I literally could write you fifty more examples just in the world of wild food — cutters versus pullers in the mushroom world, anyone? — but the overall point is that the world we live in is layered.
When I gather ramps, for example, I only dig bulbs from private ground where I know there will be maybe only one or two other foragers on the land. These spots are wondrous to see, and have been growing larger for generations. Back in California, I had a wild onion spot on public land that I dug for a decade — I don’t think anyone else knew about it, but regardless, it doubled in size over that period.
And yet, despite explaining all this, it seems to not matter.
Then there’s The Algorithm: Nuance performs terribly online.
“Some ramp bulb harvesting is sustainable under certain conditions” gets no engagement.

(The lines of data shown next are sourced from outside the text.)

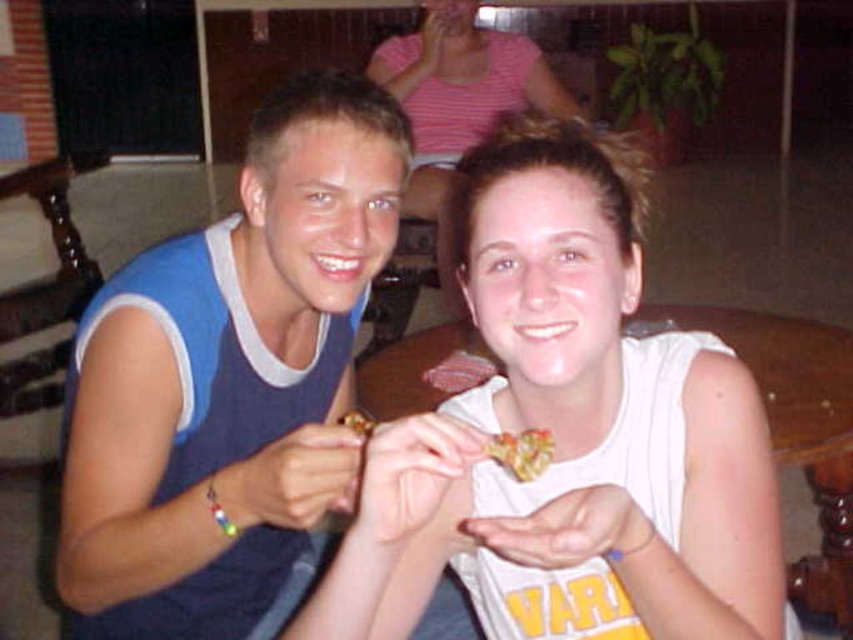
Which is more to the right, smooth white tank top at center or shiny metallic snack at center?

From the viewer's perspective, smooth white tank top at center appears more on the right side.

Does smooth white tank top at center appear under shiny metallic snack at center?

Incorrect, smooth white tank top at center is not positioned below shiny metallic snack at center.

Is point (433, 49) closer to camera compared to point (502, 433)?

No, it is not.

Where is `smooth white tank top at center`? smooth white tank top at center is located at coordinates (457, 104).

Is white matte food at center shorter than smooth white tank top at center?

Yes.

Does white matte food at center have a smaller size compared to smooth white tank top at center?

Yes, white matte food at center is smaller than smooth white tank top at center.

Where is `white matte food at center`? white matte food at center is located at coordinates (567, 436).

Who is higher up, white matte food at center or shiny metallic snack at center?

white matte food at center is above.

Identify the location of white matte food at center. This screenshot has height=640, width=853. (567, 436).

Describe the element at coordinates (567, 436) in the screenshot. I see `white matte food at center` at that location.

You are a GUI agent. You are given a task and a screenshot of the screen. Output one action in this format:
    pyautogui.click(x=<x>, y=<y>)
    Task: Click on the white matte food at center
    The image size is (853, 640).
    Given the screenshot: What is the action you would take?
    [x=567, y=436]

“REAL FORAGERS NEVER DIG BULBS” spreads like wildfire.
Why? Because moral certainty is emotionally satisfying and socially rewarding.
We all want to feel like we’re doing some good in this world, that we’re not part of the problem… but we all know deep down, that, each in our own way, we are.
Modern life is ecologically compromising by default. We all consume systems we dislike: phones, flights, roads, tomatoes in winter, lithium, industrial agriculture. Nobody escapes clean. Nobody. Certainly not me.
That disconnect hurts, and it can cause us to lash out at people who are, seemingly, committing “easy” transgressions. It makes us feel better. People seize on symbolic moral clarity because the complexity of our modern world makes real moral purity impossible.
And I am not saying that there is nothing in our world that is condemnable. Bottom trawling would be right up there in my book, as would trophy hunting where you don’t eat the animal you’ve shot. Or yes, strip mining ramps in a public forest.
How much of all this is just aesthetics?
Scaling a mountain in search of elk feels noble. Hunkering down in the Texas scrub feels cheap. But at the end of the day, it’s a dead animal… if we are successful. Who’s to say which animal, or which hunter, is more honorable?
I keep thinking about “my” onion patch in the El Dorado National Forest of California. Yes, it was on public land. Yes, anyone could have, in theory, harvested from it. But they didn’t. I would have known. I was the steward of that patch. And even though I dug maybe ten pounds of bulbs a year from it, taking only the largest and returning their bulblet children to the soil, that patch flourished because of my stewardship, not despite it.
That’s not sexy. It’s not something you can put on the ‘Gram. But it’s real.



it's easy look down your nose at something when you think you have your head up in the clouds when it really is up somewhere else
Thank you, Hank! This is an excellent examination of these controversies. Yes, nuance is definitely ignored.